| Short problem |
Reproduce everything in the records below from the line containing "scientific name: Turtur chalcospilos" down to the line containing "common name: Common mallow", with both of those lines included.

— start of Extracted material —

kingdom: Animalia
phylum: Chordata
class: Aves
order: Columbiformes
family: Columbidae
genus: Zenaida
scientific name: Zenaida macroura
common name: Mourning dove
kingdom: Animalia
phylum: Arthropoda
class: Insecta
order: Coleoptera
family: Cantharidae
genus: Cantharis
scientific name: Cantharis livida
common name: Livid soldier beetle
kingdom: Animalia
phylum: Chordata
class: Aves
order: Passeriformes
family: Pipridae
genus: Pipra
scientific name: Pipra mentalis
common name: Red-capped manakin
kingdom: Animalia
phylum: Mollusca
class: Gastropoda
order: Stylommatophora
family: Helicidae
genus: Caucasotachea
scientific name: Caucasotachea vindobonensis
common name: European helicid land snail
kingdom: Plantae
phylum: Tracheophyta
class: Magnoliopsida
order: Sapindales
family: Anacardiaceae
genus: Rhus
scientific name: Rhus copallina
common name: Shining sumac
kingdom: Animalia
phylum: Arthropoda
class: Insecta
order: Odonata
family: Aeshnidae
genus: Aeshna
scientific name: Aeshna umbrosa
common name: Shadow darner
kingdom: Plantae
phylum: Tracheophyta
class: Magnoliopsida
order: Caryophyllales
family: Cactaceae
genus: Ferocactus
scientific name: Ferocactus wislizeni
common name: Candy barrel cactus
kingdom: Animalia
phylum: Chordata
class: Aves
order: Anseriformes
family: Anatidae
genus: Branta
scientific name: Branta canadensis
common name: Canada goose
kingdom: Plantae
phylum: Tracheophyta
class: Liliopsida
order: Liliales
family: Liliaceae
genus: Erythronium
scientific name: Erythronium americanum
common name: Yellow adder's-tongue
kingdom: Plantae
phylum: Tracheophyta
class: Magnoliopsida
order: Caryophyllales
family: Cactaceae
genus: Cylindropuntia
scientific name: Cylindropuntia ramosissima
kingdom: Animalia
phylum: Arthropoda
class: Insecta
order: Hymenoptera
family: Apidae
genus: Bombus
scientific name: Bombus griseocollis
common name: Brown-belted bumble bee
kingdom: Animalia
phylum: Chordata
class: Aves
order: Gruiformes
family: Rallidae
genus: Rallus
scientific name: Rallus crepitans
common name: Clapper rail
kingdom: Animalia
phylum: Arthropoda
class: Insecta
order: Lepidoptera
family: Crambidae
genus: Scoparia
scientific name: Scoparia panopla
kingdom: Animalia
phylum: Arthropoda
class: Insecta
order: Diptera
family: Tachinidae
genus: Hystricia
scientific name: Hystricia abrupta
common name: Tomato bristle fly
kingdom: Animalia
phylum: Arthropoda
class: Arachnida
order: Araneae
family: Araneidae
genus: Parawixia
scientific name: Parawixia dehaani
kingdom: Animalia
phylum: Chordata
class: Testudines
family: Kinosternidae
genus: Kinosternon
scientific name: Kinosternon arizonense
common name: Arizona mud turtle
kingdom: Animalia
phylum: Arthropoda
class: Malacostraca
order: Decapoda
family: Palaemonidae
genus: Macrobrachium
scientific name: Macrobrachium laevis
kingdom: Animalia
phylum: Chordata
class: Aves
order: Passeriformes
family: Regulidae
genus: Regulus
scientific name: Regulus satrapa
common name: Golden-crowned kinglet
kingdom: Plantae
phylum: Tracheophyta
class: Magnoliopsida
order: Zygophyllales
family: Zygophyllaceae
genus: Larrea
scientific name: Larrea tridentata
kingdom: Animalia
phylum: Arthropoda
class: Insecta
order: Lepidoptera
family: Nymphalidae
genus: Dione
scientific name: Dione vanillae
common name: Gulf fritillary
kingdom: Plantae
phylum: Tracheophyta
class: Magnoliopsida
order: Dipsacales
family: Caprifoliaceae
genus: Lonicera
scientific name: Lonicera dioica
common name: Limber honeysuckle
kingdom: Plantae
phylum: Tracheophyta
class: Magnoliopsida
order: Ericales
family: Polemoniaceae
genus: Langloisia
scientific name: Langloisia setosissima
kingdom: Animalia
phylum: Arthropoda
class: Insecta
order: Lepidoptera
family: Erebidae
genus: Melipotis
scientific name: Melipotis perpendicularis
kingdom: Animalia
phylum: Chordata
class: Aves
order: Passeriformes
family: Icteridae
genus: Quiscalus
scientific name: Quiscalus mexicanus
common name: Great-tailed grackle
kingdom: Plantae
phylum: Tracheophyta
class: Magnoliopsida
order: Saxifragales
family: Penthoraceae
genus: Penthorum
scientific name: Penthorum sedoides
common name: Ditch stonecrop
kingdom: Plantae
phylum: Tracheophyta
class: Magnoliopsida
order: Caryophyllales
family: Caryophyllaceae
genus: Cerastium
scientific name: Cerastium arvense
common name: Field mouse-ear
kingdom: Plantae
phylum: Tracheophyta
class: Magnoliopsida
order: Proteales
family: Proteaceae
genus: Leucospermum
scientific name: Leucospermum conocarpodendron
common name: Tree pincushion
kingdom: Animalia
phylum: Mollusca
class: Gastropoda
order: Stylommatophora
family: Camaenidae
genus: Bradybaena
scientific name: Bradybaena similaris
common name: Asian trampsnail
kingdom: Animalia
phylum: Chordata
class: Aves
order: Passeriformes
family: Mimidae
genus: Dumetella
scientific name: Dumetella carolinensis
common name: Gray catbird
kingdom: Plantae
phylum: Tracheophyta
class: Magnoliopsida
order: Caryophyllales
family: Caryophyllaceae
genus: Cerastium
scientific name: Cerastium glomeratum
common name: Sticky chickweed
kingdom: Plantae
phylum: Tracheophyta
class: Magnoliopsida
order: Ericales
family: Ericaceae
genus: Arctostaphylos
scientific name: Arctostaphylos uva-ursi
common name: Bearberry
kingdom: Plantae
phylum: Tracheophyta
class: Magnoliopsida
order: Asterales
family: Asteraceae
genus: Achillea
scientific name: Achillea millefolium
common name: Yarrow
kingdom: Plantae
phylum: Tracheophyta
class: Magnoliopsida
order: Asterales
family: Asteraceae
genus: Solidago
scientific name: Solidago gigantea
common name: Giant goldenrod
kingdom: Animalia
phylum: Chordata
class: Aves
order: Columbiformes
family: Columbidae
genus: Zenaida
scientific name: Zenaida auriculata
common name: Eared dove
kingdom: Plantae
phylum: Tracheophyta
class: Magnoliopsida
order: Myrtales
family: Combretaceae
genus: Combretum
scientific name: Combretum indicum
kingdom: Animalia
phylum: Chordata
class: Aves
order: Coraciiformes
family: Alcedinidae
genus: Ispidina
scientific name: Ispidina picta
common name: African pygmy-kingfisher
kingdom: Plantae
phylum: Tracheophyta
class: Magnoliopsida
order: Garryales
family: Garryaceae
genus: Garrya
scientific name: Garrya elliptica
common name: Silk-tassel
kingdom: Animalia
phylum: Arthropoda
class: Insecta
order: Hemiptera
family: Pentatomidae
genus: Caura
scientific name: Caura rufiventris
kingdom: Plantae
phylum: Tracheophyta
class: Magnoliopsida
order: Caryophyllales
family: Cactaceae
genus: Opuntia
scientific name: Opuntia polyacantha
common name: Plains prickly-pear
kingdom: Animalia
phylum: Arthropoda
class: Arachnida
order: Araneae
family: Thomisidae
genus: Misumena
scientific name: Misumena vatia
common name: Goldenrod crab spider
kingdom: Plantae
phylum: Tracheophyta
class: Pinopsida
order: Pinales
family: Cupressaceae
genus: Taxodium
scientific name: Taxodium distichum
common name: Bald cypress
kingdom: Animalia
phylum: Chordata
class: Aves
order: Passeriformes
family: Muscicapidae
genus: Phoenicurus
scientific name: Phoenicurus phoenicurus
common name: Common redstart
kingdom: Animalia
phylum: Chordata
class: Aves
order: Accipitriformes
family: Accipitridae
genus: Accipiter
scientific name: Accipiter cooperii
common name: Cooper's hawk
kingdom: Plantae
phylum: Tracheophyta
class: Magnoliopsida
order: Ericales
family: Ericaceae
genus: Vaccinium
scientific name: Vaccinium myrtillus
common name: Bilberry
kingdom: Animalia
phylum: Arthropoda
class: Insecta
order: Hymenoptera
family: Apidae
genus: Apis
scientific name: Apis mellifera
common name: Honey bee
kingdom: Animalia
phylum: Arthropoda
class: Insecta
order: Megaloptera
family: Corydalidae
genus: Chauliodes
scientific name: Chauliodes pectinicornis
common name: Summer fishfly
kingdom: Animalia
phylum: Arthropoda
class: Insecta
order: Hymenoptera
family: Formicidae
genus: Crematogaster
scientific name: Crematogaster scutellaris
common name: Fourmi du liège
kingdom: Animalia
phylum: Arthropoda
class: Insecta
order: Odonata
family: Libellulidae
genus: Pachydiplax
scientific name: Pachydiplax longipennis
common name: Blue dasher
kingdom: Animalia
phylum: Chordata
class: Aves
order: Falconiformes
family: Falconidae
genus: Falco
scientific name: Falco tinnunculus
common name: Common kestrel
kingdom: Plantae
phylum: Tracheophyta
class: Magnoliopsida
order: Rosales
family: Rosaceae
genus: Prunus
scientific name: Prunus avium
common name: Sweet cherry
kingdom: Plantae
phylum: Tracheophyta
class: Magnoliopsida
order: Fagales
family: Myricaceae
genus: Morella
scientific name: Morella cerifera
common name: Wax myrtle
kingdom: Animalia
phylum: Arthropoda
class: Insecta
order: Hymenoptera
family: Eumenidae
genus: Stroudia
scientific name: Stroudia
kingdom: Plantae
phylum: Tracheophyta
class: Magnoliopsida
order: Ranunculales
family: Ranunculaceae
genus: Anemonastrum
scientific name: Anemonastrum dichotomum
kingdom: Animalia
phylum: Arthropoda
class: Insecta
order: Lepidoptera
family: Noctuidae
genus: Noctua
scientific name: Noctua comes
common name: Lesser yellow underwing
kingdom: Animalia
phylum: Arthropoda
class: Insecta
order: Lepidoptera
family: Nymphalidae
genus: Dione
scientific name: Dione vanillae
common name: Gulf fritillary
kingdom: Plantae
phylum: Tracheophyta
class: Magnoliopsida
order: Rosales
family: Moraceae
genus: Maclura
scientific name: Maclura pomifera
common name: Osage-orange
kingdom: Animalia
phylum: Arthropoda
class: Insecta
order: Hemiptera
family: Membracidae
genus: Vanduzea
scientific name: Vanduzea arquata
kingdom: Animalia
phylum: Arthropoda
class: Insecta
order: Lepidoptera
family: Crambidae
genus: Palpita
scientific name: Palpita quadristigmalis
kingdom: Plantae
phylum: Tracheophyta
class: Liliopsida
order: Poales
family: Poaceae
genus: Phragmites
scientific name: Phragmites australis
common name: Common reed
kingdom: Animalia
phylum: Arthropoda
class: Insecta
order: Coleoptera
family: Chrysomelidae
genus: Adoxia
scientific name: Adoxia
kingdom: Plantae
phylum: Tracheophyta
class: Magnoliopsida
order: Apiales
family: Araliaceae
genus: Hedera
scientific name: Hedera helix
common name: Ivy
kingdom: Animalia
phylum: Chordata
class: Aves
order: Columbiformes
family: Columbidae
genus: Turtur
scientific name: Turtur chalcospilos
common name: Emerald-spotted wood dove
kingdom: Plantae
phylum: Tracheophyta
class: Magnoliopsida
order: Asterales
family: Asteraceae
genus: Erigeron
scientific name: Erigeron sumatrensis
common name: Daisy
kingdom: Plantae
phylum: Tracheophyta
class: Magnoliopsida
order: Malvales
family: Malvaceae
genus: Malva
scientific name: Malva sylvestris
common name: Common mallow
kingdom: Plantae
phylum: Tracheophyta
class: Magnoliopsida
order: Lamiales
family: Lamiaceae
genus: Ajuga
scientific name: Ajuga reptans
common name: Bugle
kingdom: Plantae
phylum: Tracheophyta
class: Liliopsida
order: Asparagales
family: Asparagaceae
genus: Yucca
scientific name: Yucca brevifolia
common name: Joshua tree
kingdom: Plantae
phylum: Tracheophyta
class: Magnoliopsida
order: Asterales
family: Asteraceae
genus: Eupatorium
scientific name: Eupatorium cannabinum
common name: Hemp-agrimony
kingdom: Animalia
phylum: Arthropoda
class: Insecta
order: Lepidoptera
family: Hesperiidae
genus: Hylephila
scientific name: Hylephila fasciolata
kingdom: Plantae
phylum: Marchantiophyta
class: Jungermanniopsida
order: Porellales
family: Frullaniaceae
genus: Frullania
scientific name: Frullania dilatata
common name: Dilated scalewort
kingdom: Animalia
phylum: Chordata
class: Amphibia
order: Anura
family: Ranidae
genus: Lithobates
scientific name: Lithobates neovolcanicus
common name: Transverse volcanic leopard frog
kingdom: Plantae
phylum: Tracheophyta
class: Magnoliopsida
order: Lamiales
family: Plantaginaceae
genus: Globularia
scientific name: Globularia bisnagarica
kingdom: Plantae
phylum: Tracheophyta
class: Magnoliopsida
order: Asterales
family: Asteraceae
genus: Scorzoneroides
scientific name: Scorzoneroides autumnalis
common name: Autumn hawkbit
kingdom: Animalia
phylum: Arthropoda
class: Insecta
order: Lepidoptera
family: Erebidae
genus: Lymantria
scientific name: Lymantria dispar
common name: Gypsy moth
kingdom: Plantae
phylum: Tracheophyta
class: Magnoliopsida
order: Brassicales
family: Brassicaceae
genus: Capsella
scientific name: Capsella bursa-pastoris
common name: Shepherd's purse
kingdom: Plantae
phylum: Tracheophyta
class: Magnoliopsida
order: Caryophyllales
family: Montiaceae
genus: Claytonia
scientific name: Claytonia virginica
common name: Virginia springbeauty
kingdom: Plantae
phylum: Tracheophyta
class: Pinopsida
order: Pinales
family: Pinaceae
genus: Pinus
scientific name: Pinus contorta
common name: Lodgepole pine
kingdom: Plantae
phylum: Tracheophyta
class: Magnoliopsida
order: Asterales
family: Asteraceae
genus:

— end of Extracted material —

| Right answer |
scientific name: Turtur chalcospilos
common name: Emerald-spotted wood dove
kingdom: Plantae
phylum: Tracheophyta
class: Magnoliopsida
order: Asterales
family: Asteraceae
genus: Erigeron
scientific name: Erigeron sumatrensis
common name: Daisy
kingdom: Plantae
phylum: Tracheophyta
class: Magnoliopsida
order: Malvales
family: Malvaceae
genus: Malva
scientific name: Malva sylvestris
common name: Common mallow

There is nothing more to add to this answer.